Lobby group says UN has failed to investigate crimes committed by peacekeeping troops and is unable to remain impartial.
The United Nations is not in a position to investigate claims of sexual abuse committed by its own peacekeepers and must step aside to allow the law to take it course, a lobby group has said.
The call by Paula Donovan, co-director of the Code Blue Campaign to end impunity for sexual exploitation and abuse by UN peacekeepers on Monday, comes as pressure mounts on the global body following a series of allegations pitted against its troops in the Central African Republic.
Donovan described the UN’s ability to probe itself on such sensitive matters as untenable.
“We are saying that the UN should recuse itself in the law inforcement in assessing the crimes and in determining who should hold responsibility and be accountable for those crimes.
“This is a conflict of interest and they need to remove itself from the criminal side and focus entirely on the care of victims and allow the appropriate law enforcement officials to do their job,” Donovan, a director at the AIDS-Free World NGO, said in a media briefing broadcast over the internet.
Independent impartial body
The UN has been in the spotlight for the past year after scores of allegations of child rape and other sexual abuses by its peacekeepers, especially those based in CAR, came to the fore.
As recently as March, the United Nations said it learned of 108 new sexual abuse cases in CAR.
A US-based advocacy group said three girls in CAR claimed they had been tied up and forced to have sex with a dog by a French military commander in 2014.
Donovan said that considering the UN had failed to deal with this scourge, the onus was now on member states to create an independent, impartial body made up of prosecutors and judges, to monitor and rule on these crimes.
Stephane Dujarric, Spokesperson for the UN Secretary-General, said he “would disagree respectfully with Ms Donovan”.
Speaking at this noon briefing on Monday, Dujarric said his colleagues at “UNICEF and other agencies who are dealing with this issue, know how to do their jobs […] I don’t think anyone is trying to bury these cases and trying to make them go away.”
Between March 2013 and late 2015, CAR had been been hit hard by communal violence. After the Muslim-led Seleka rebels took Bangui in a coup, they meted out large-scale attacks against the Christian community.

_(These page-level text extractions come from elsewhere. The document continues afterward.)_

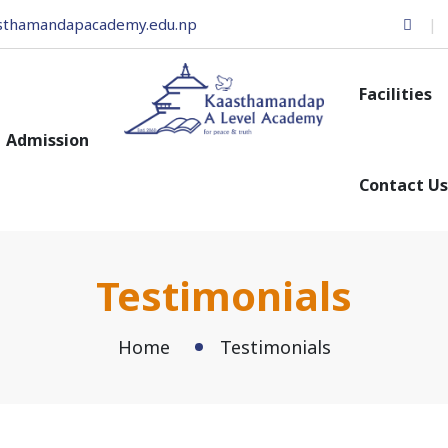
sthamandapacademy.edu.np
Facilities
Admission
Contact Us
Testimonials
Home
Testimonials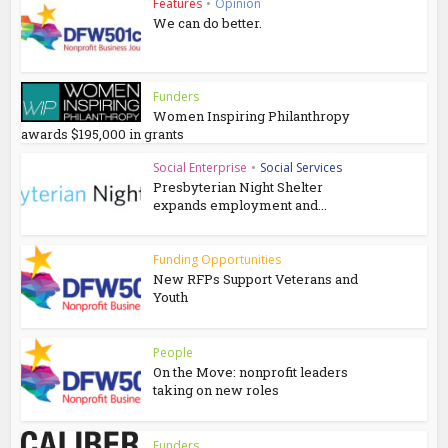
Features
•
Opinion
We can do better.
Funders
Women Inspiring Philanthropy
awards $195,000 in grants
Social Enterprise
•
Social Services
Presbyterian Night Shelter
expands employment and...
Funding Opportunities
New RFPs Support Veterans and
Youth
People
On the Move: nonprofit leaders
taking on new roles
Funders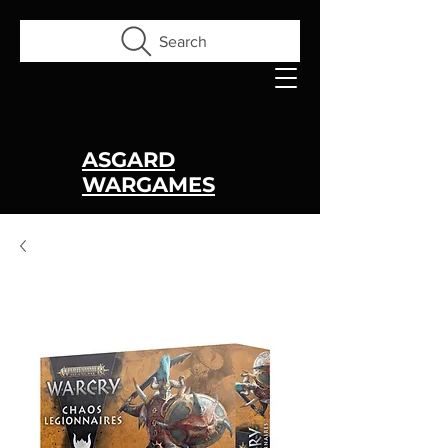
Search
ASGARD
WARGAMES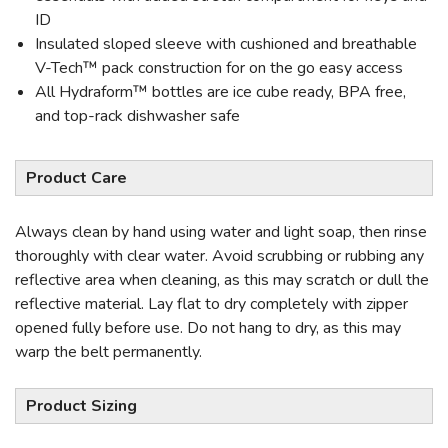
ID
Insulated sloped sleeve with cushioned and breathable
V-Tech™ pack construction for on the go easy access
All Hydraform™ bottles are ice cube ready, BPA free,
and top-rack dishwasher safe
Product Care
Always clean by hand using water and light soap, then rinse
thoroughly with clear water. Avoid scrubbing or rubbing any
reflective area when cleaning, as this may scratch or dull the
reflective material. Lay flat to dry completely with zipper
opened fully before use. Do not hang to dry, as this may
warp the belt permanently.
Product Sizing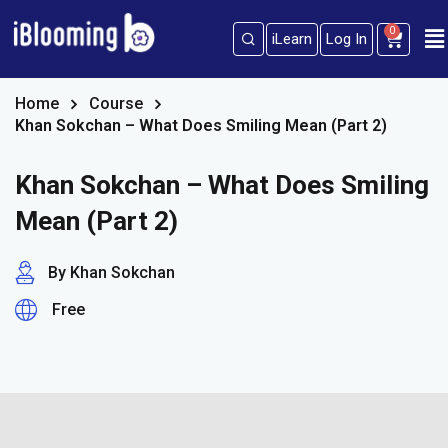
0
iLearn
Log In
Sign in
Sign up
Sign in
Home
Course
Khan Sokchan – What Does Smiling Mean (Part 2)
Don’t have an account?
Sign up
Khan Sokchan – What Does Smiling
Mean (Part 2)
By Khan Sokchan
Free
Lost your password?
Remember me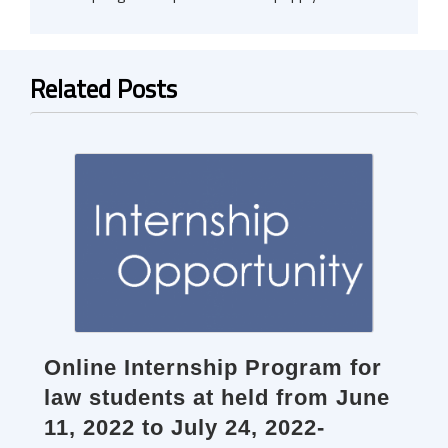
Related Posts
Online Internship Program for
law students at held from June
11, 2022 to July 24, 2022-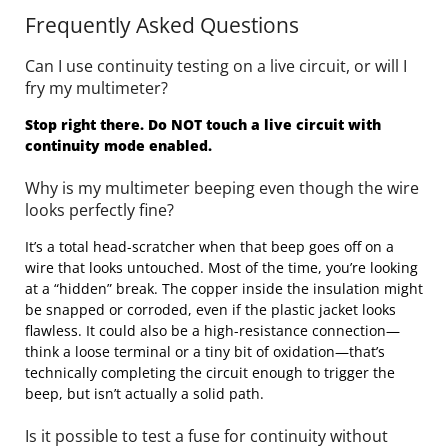
Frequently Asked Questions
Can I use continuity testing on a live circuit, or will I
fry my multimeter?
Stop right there. Do NOT touch a live circuit with
continuity mode enabled.
Why is my multimeter beeping even though the wire
looks perfectly fine?
It’s a total head-scratcher when that beep goes off on a
wire that looks untouched. Most of the time, you’re looking
at a “hidden” break. The copper inside the insulation might
be snapped or corroded, even if the plastic jacket looks
flawless. It could also be a high-resistance connection—
think a loose terminal or a tiny bit of oxidation—that’s
technically completing the circuit enough to trigger the
beep, but isn’t actually a solid path.
Is it possible to test a fuse for continuity without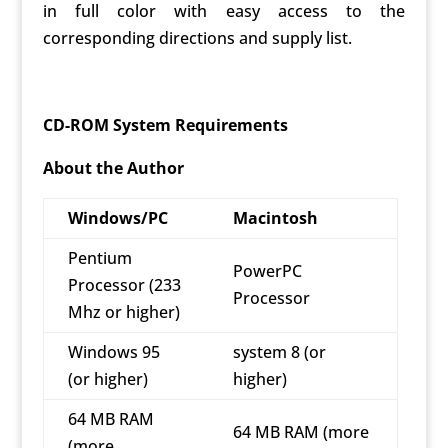
in full color with easy access to the
corresponding directions and supply list.
CD-ROM System Requirements
About the Author
Windows/PC
Macintosh
Pentium
PowerPC
Processor (233
Processor
Mhz or higher)
Windows 95
system 8 (or
(or higher)
higher)
64 MB RAM
64 MB RAM (more
(more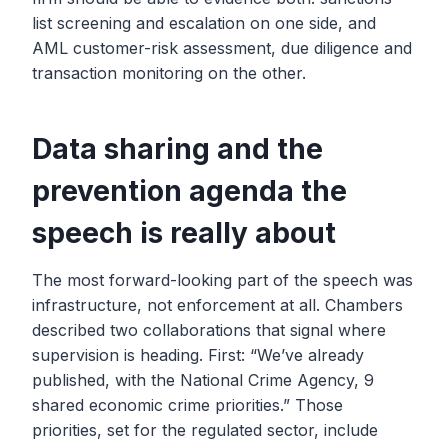
list screening and escalation on one side, and
AML customer-risk assessment, due diligence and
transaction monitoring on the other.
Data sharing and the
prevention agenda the
speech is really about
The most forward-looking part of the speech was
infrastructure, not enforcement at all. Chambers
described two collaborations that signal where
supervision is heading. First: “We’ve already
published, with the National Crime Agency, 9
shared economic crime priorities.” Those
priorities, set for the regulated sector, include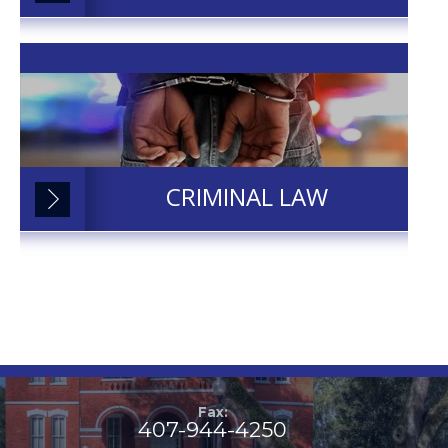
CRIMINAL LAW
Fax:
407-944-4250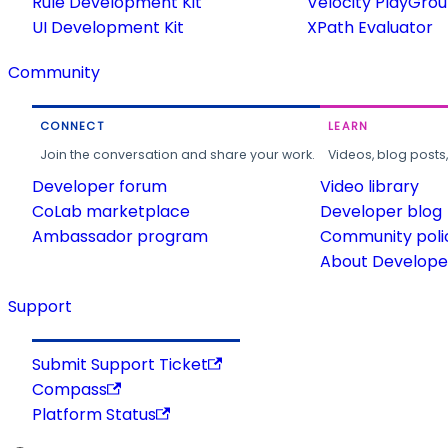
Rule Development Kit
Velocity PlayGro
UI Development Kit
XPath Evaluator
Community
CONNECT
LEARN
Join the conversation and share your work.
Videos, blog posts
Developer forum
Video library
CoLab marketplace
Developer blog
Ambassador program
Community poli
About Developer
Support
Submit Support Ticket
Compass
Platform Status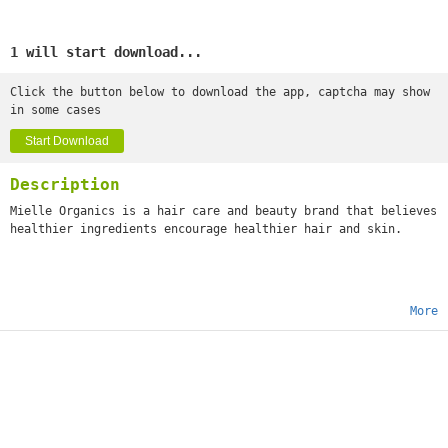
1 will start download...
Click the button below to download the app, captcha may show
in some cases
Start Download
Description
Mielle Organics is a hair care and beauty brand that believes
healthier ingredients encourage healthier hair and skin.
More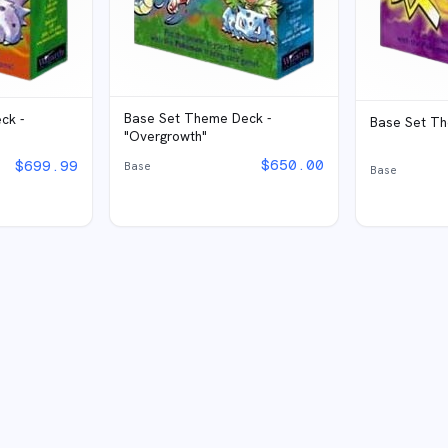
Base Set Theme Deck -
ck -
Base Set Th
"Overgrowth"
$
650.00
$
699.99
Base
Base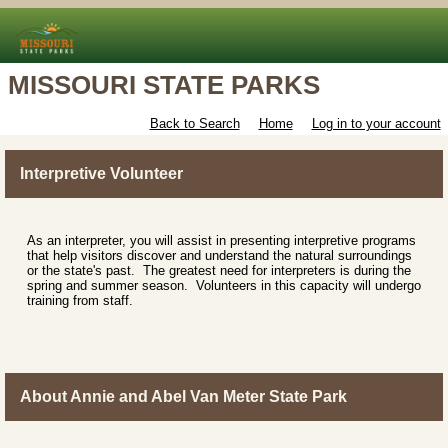
MISSOURI STATE PARKS
Back to Search
Home
Log in to your account
Interpretive Volunteer
As an interpreter, you will assist in presenting interpretive programs
that help visitors discover and understand the natural surroundings
or the state's past. The greatest need for interpreters is during the
spring and summer season. Volunteers in this capacity will undergo
training from staff.
About Annie and Abel Van Meter State Park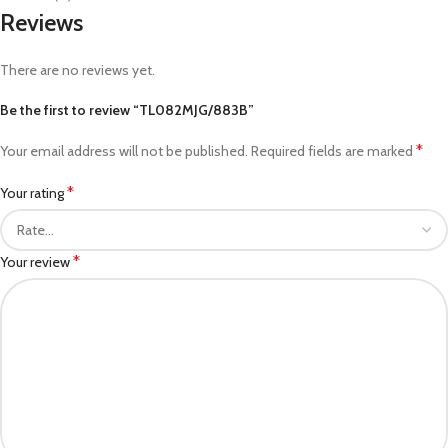
Reviews
There are no reviews yet.
Be the first to review “TL082MJG/883B”
*
Your email address will not be published.
Required fields are marked
*
Your rating
*
Your review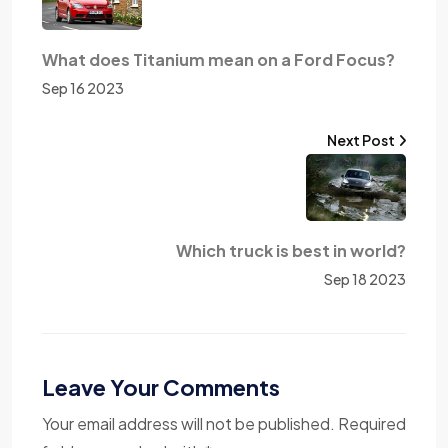
What does Titanium mean on a Ford Focus?
Sep 16 2023
Next Post
Which truck is best in world?
Sep 18 2023
Leave Your Comments
Your email address will not be published. Required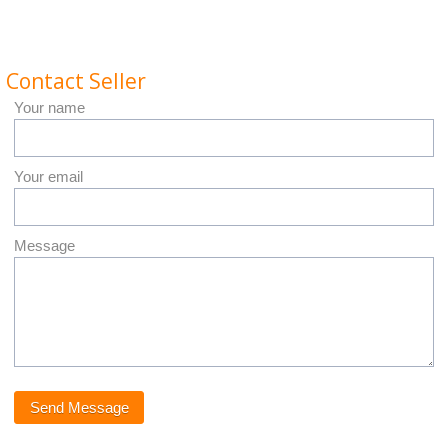
Contact Seller
Your name
Your email
Message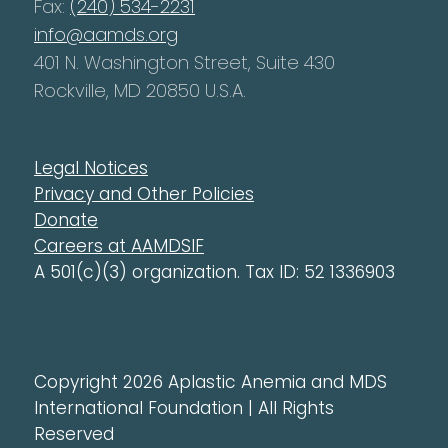
Fax:
(240) 534-2231
info@aamds.org
401 N. Washington Street, Suite 430
Rockville, MD 20850 U.S.A.
Legal Notices
Privacy and Other Policies
Donate
Careers at AAMDSIF
A 501(c)(3) organization. Tax ID: 52 1336903
Copyright 2026 Aplastic Anemia and MDS
International Foundation | All Rights
Reserved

The reprisal from vigilante Christian groups resulted in the displacement of hundreds of thousands as the country became locked in a cycle of violence.
The past five months have seen a sizable reduction in violence, with Bangui being protected by UN peacekeeping forces. But the peacekeeping operation has been marred by a dark sequence of allegations of sexual abuse leveled at its troops.
Little regard for victims
In January, an Independent Review Panel on UN Response to Allegations of Sexual Abuse by Foreign Military Forces in CAR released a report condemning the UN for failing to respond to allegations of child abuse against peacekeepers in CAR.
Also speaking in the online press briefing on Monday, Yasmin Sooka, one of the authors of the scathing report, said the UN had yet to implement measures that approached the issue “from a serial perspective.”
Sooka said that the UN also had very little expertise in offering support to victims or even carrying out investigations.
Sooka added that the process was still marred by incessant secrecy and there was little regard for the rights of victims.
“One agency told us about a young girl taken to the French military and told [to] “identify from this group of men who the perpetrator is”. You can imagine in that kind of context, the kind of trauma and damage but also the long term repurcussion and possible victimisation and stigmatisation,” Sooka said.